» **WHAT THE EXERCISE ASKS**
Reproduce word for word the portion of the text on China's energy use and aging population that begins at the words "To cope with" and ends after the words "has to provide.".

To cope with this, China, the globe’s largest emitter, has installed more renewable energy capacity than any other country. However, it also opens a coal-fired power station every two weeks.
Aging matters
China is an ancient country getting older. The number of people over 60 is currently about 15% of the 1.3 billion population, or just around 200 million. This pool of people is expected to grow to nearly 500 million by mid-century.
The most important set of numbers you need to know in this context is what we call the 1:2:4 issue: Married workers often have to support one child, two parents and four grandparents.
This often means living with all of them in small flats. And even if the main breadwinner works far away from what the others call home, he or she has to provide.
About half of China’s elderly live alone or with grandchildren (as the kids’ parents have left to seek work). The Spring Festival in February, the largest movement of humans on the planet, will see many return home for their one visit a year.
Chinese authorities are so concerned about the plight of the elderly that a law was passed in 2013 demanding that children visit their parents and not neglect them.

» **RECORD EXCERPTS**
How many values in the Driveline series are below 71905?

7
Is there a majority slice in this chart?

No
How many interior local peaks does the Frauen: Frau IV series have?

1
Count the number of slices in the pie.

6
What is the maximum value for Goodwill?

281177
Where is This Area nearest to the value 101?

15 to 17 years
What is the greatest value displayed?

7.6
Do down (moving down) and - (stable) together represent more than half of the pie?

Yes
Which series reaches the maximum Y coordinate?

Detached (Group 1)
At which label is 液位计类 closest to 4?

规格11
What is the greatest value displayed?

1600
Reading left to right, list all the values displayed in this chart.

» **TASK SOLUTION**
To cope with this, China, the globe’s largest emitter, has installed more renewable energy capacity than any other country. However, it also opens a coal-fired power station every two weeks.
Aging matters
China is an ancient country getting older. The number of people over 60 is currently about 15% of the 1.3 billion population, or just around 200 million. This pool of people is expected to grow to nearly 500 million by mid-century.
The most important set of numbers you need to know in this context is what we call the 1:2:4 issue: Married workers often have to support one child, two parents and four grandparents.
This often means living with all of them in small flats. And even if the main breadwinner works far away from what the others call home, he or she has to provide.